= Gertrud Haldimann =

Gertrud Haldimann-Weiss (1907–2001), was a Swiss opponent of women's suffrage in Switzerland.

Haldimann was born as a daughter of a tinsmith and after her graduation from high school she studied pharmacy at the University of Bern graduating in 1931. Haldimann was the co-founder of the Frauenkomitees gegen die Einführung des Frauenstimmrechts in der Schweiz (English: Women's Committee against the introduction of women's suffrage in Switzerland) in 1958. The committee eventually established the Bund der Schweizerinnen gegen das Frauenstimmrecht (English: Federation of Swiss women against women's suffrage) in 1959 of which she was the first chairperson until 1967. Comparing Switzerland to other European countries in which women were allowed to vote, she defended the direct democracy of Switzerland and deemed the women's suffrage as impossible to coexist with it. In 1967 she resigned from the federation's presidency, with Ida Monn-Krieger succeeding her.
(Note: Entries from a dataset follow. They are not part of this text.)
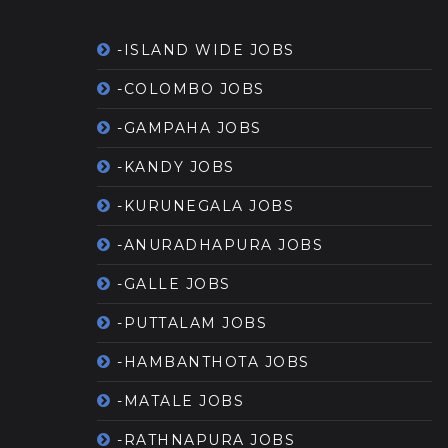
-ISLAND WIDE JOBS
-COLOMBO JOBS
-GAMPAHA JOBS
-KANDY JOBS
-KURUNEGALA JOBS
-ANURADHAPURA JOBS
-GALLE JOBS
-PUTTALAM JOBS
-HAMBANTHOTA JOBS
-MATALE JOBS
-RATHNAPURA JOBS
But Haldimann stayed an active member of the federation and was elected the federations "Honorary President". Four days before the referendum, Haldimann took part in a panel in Wohlen which counted with representatives of several parties and Trudi Gerster, who was a member of the Grand Council of Basel and strongly supported the women's suffrage.

Gertrud Haldimann married to Carl Haldimann and had six children.